▶ [How to complete this task]
An image-free reproduction of the data below is needed: print it exactly.

Stored data entries:
○ ○ ○ ○ ○

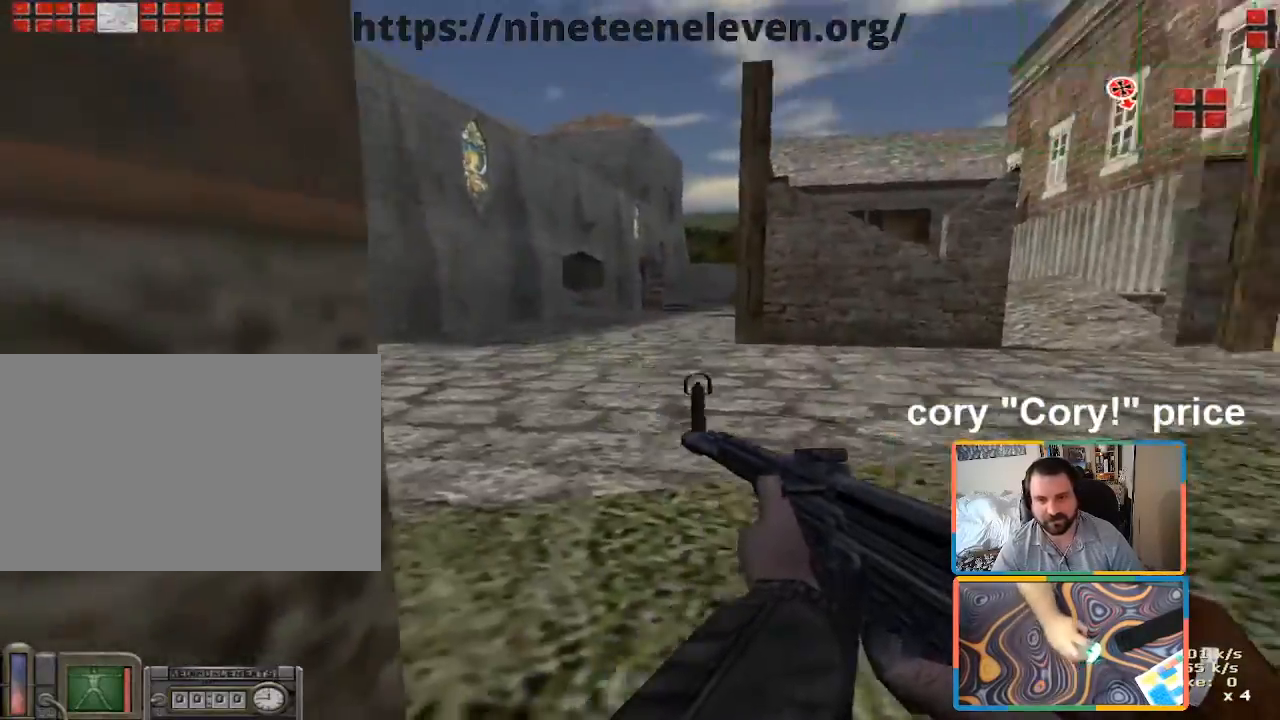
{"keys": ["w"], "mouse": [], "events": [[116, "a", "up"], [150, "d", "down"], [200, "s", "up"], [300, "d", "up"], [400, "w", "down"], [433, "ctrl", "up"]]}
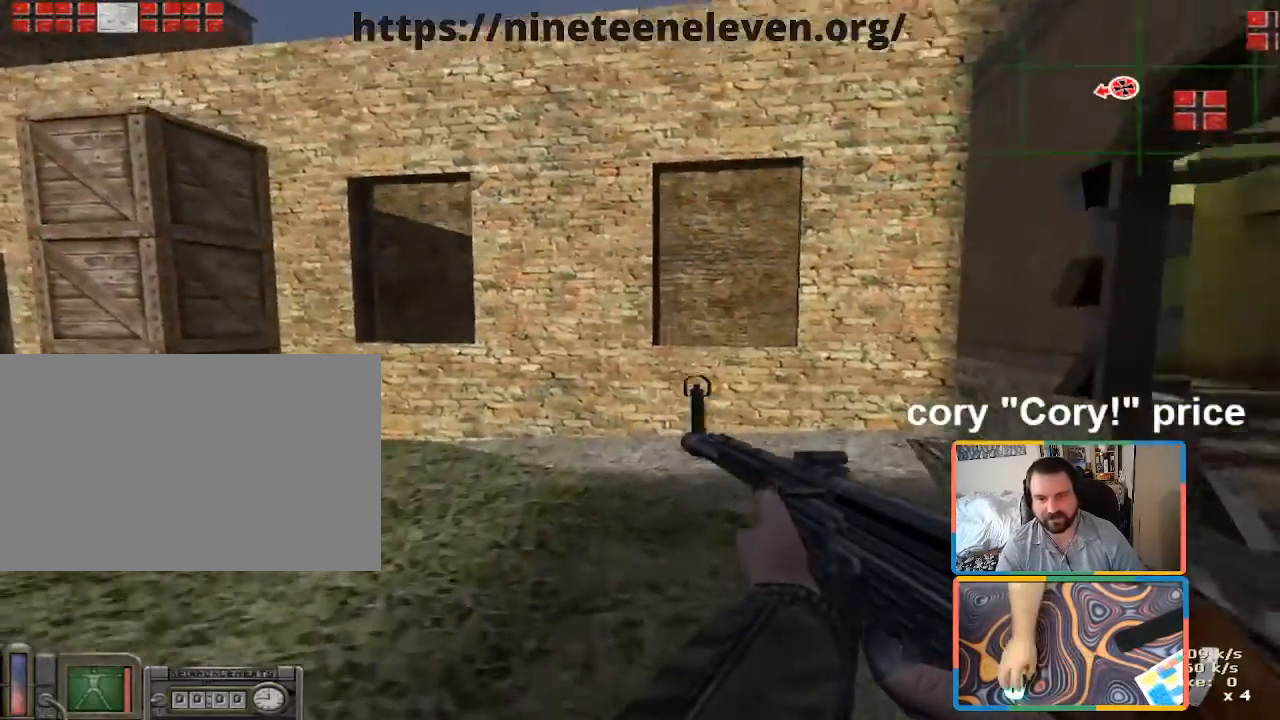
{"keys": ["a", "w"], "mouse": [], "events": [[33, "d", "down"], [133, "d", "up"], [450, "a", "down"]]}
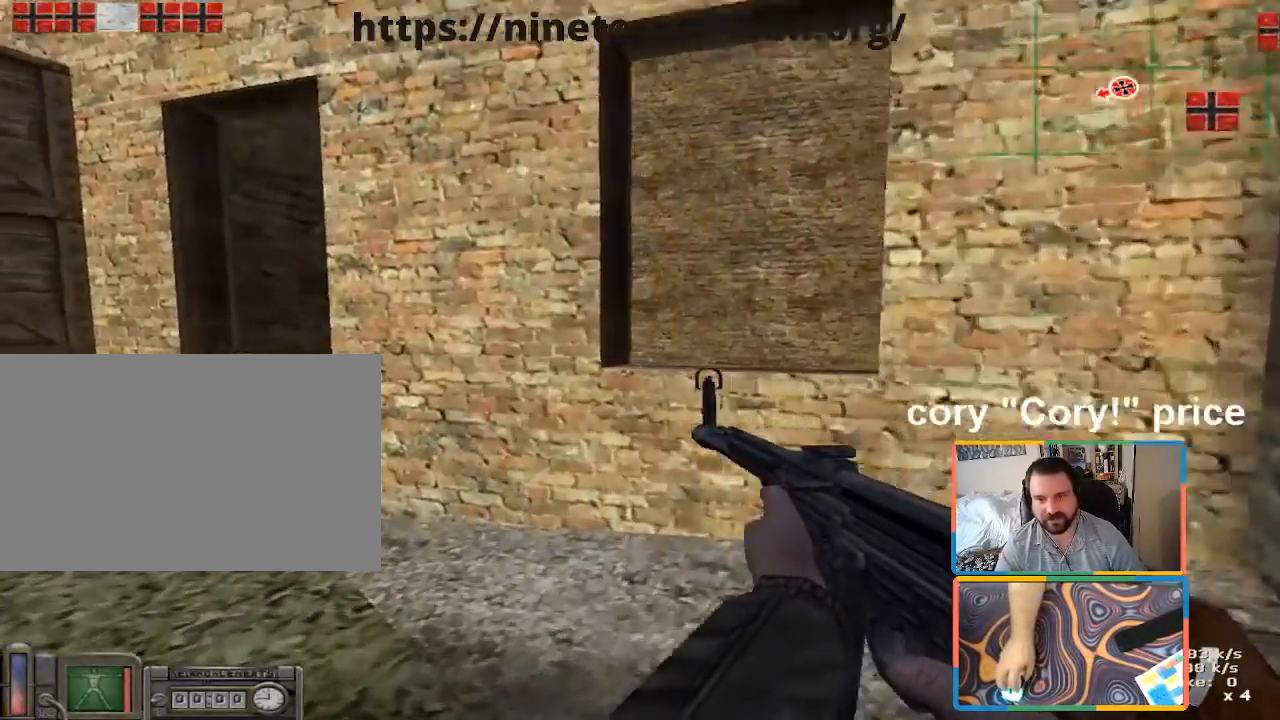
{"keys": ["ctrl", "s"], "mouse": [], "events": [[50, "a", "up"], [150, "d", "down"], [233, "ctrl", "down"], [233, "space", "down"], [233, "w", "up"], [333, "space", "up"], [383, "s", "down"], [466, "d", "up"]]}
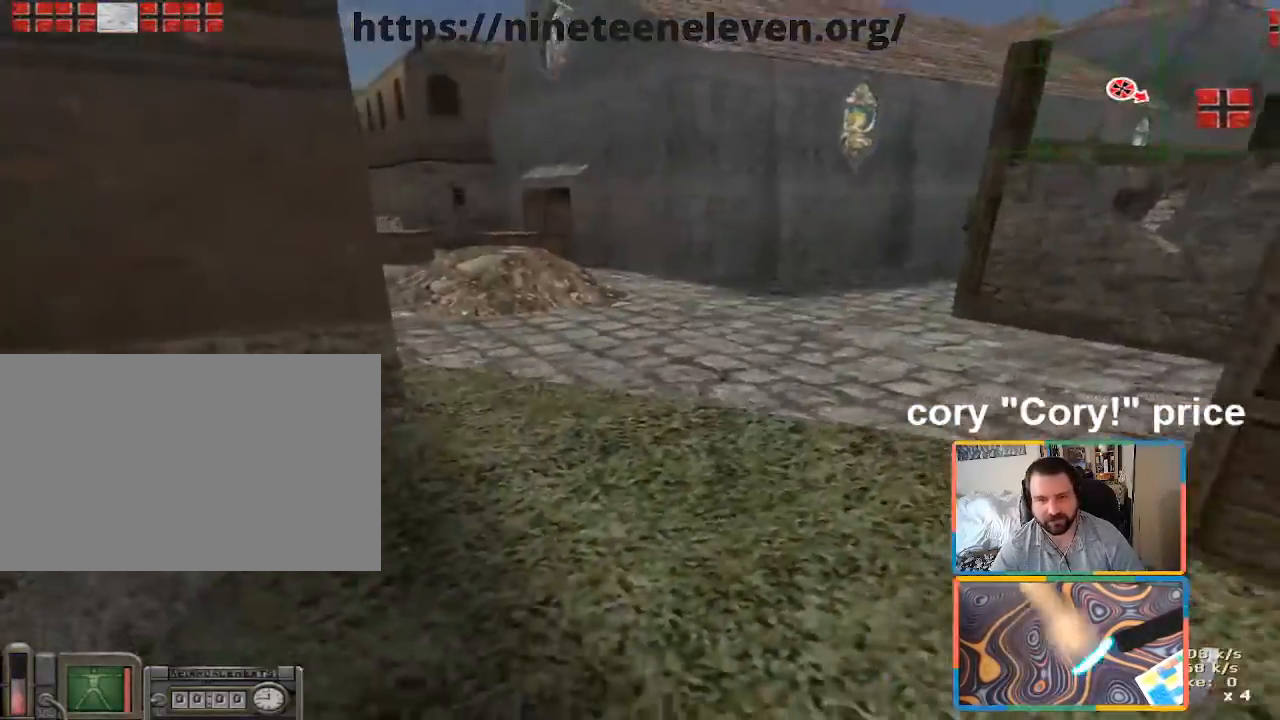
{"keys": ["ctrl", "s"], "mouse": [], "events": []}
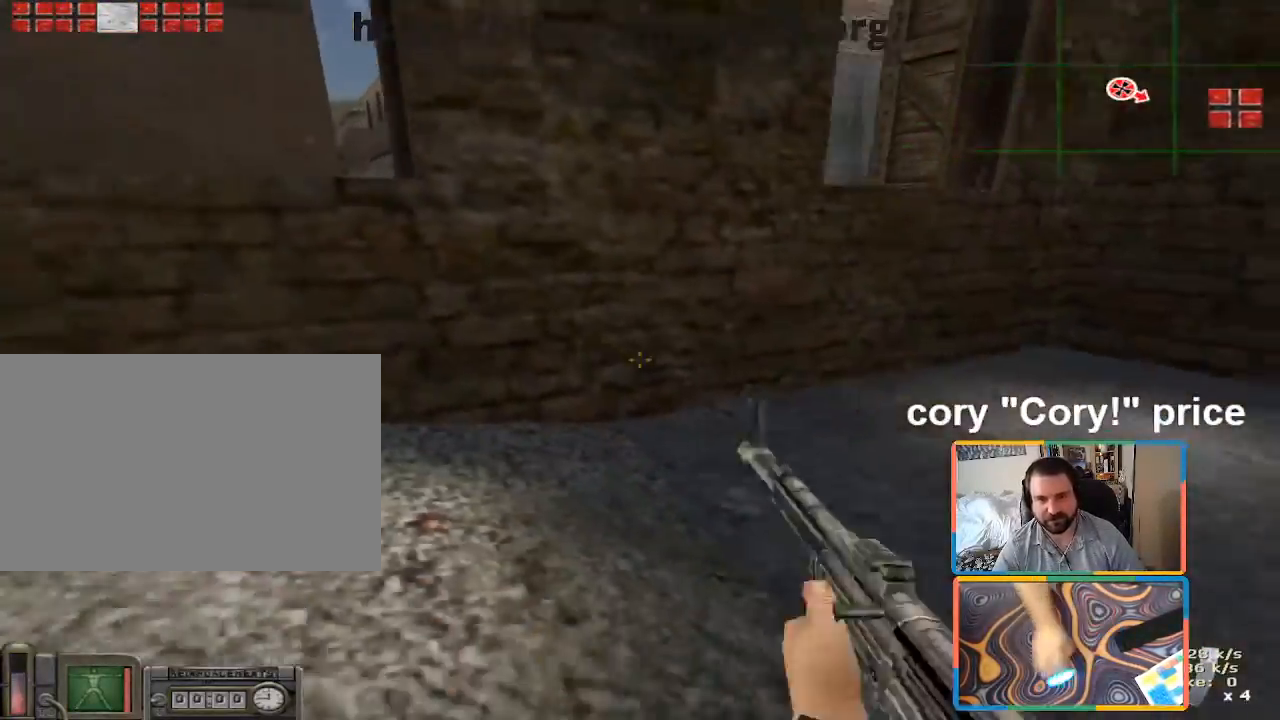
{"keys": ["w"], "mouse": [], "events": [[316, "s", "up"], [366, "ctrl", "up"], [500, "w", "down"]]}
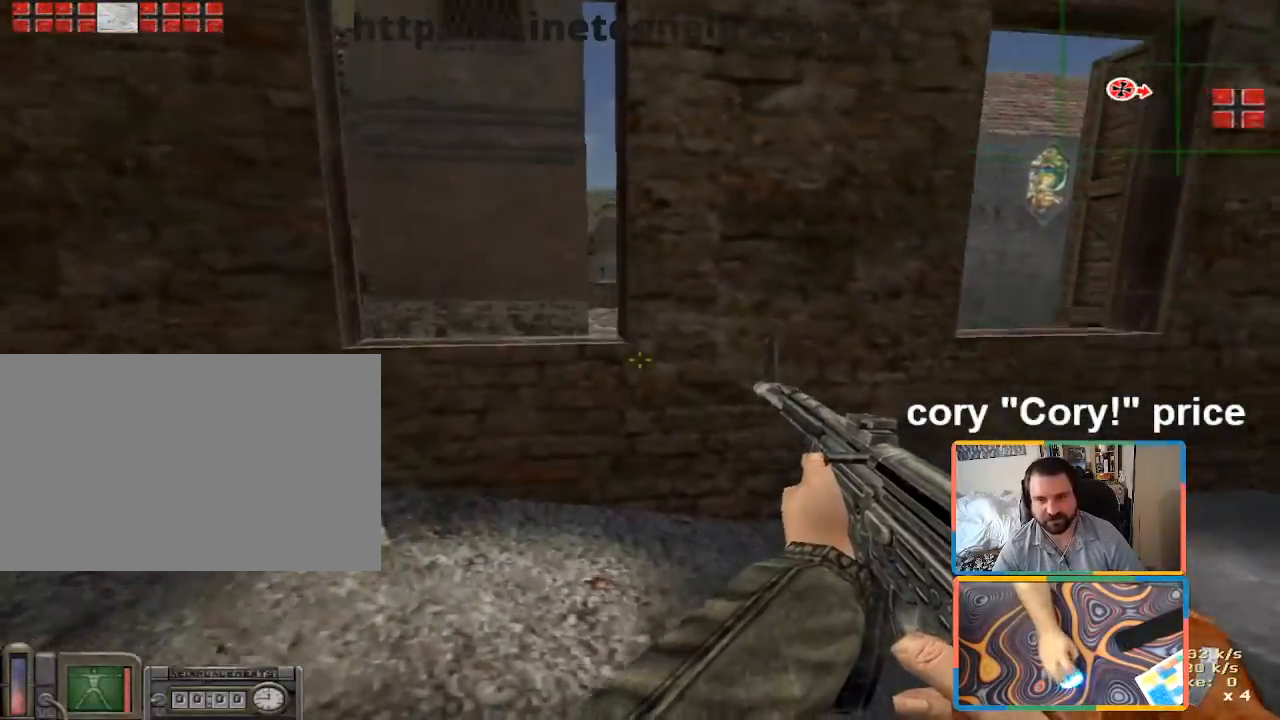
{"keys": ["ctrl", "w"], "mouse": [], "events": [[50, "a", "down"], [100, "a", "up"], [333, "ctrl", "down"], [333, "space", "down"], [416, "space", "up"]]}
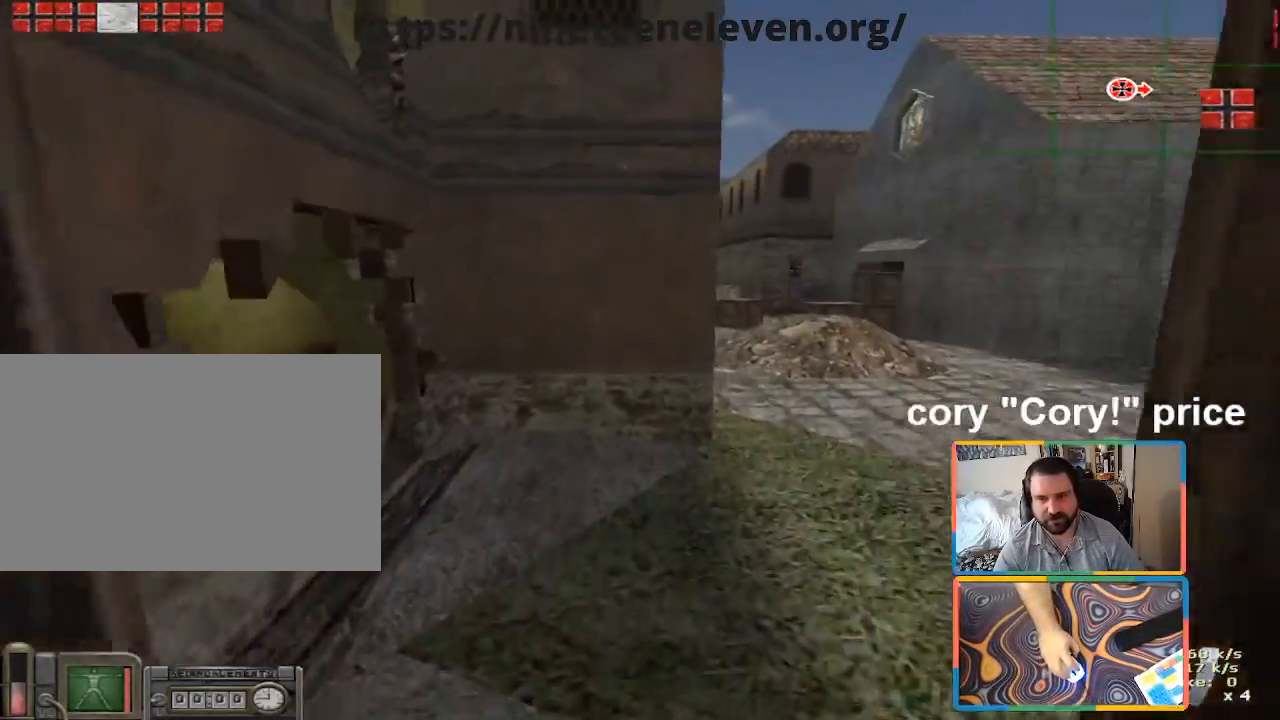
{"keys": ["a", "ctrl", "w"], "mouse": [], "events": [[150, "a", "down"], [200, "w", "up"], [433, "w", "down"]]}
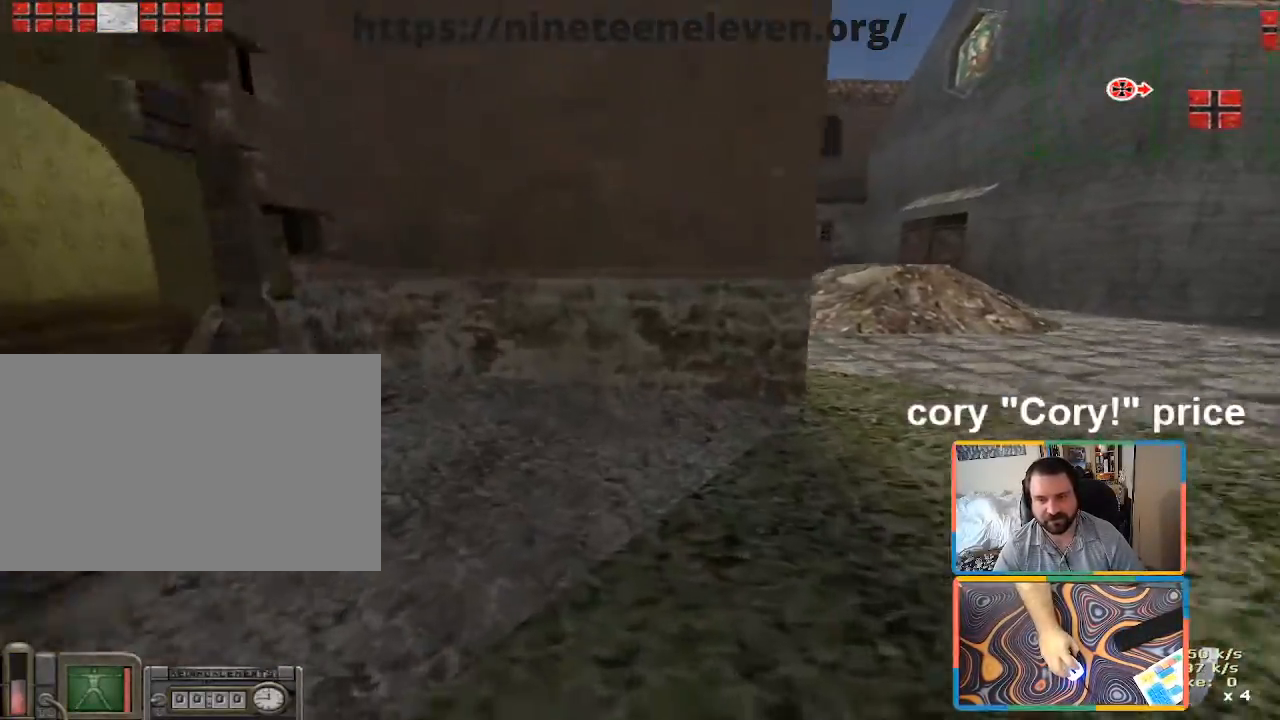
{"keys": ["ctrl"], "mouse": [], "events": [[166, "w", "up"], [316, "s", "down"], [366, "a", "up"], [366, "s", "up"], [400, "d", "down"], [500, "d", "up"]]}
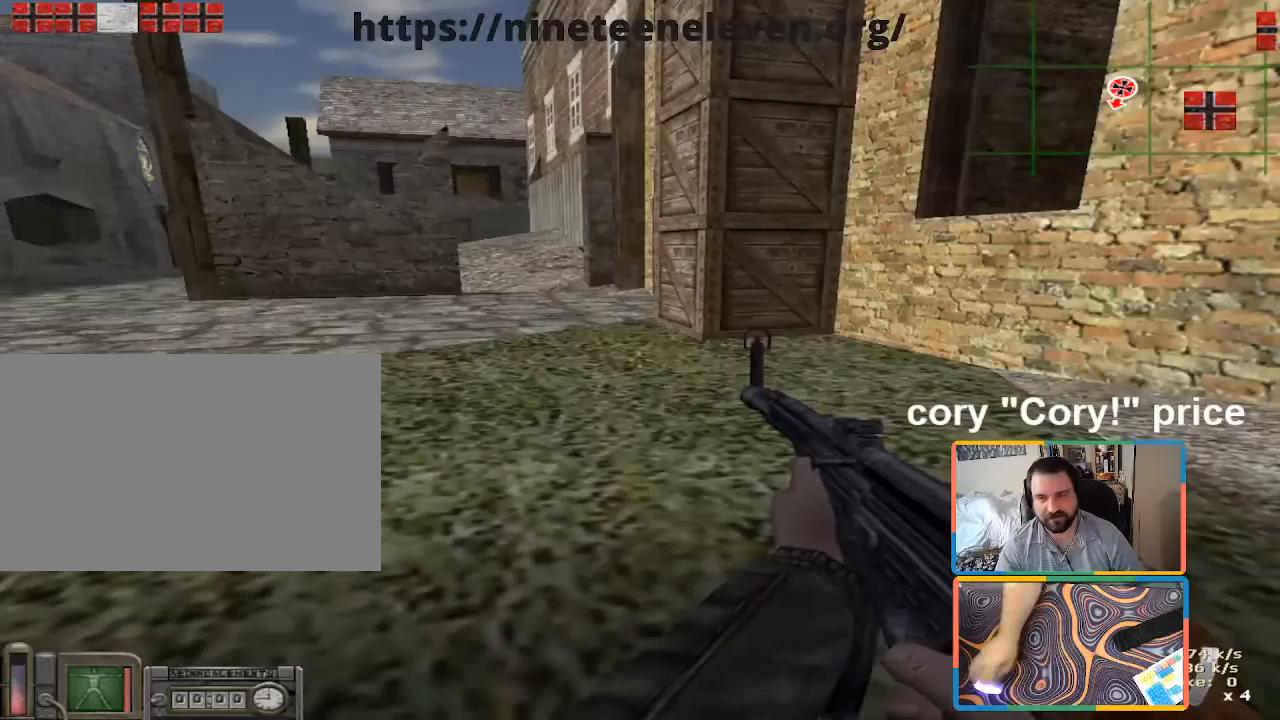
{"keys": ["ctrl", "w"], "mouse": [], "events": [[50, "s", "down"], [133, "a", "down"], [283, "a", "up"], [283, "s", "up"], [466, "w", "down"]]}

○ ○ ○ ○ ○

▶ [Result for this task]
{"keys": ["w"], "mouse": [], "events": [[116, "a", "up"], [150, "d", "down"], [200, "s", "up"], [300, "d", "up"], [400, "w", "down"], [433, "ctrl", "up"]]}
{"keys": ["a", "w"], "mouse": [], "events": [[33, "d", "down"], [133, "d", "up"], [450, "a", "down"]]}
{"keys": ["ctrl", "s"], "mouse": [], "events": [[50, "a", "up"], [150, "d", "down"], [233, "ctrl", "down"], [233, "space", "down"], [233, "w", "up"], [333, "space", "up"], [383, "s", "down"], [466, "d", "up"]]}
{"keys": ["ctrl", "s"], "mouse": [], "events": []}
{"keys": ["w"], "mouse": [], "events": [[316, "s", "up"], [366, "ctrl", "up"], [500, "w", "down"]]}
{"keys": ["ctrl", "w"], "mouse": [], "events": [[50, "a", "down"], [100, "a", "up"], [333, "ctrl", "down"], [333, "space", "down"], [416, "space", "up"]]}
{"keys": ["a", "ctrl", "w"], "mouse": [], "events": [[150, "a", "down"], [200, "w", "up"], [433, "w", "down"]]}
{"keys": ["ctrl"], "mouse": [], "events": [[166, "w", "up"], [316, "s", "down"], [366, "a", "up"], [366, "s", "up"], [400, "d", "down"], [500, "d", "up"]]}
{"keys": ["ctrl", "w"], "mouse": [], "events": [[50, "s", "down"], [133, "a", "down"], [283, "a", "up"], [283, "s", "up"], [466, "w", "down"]]}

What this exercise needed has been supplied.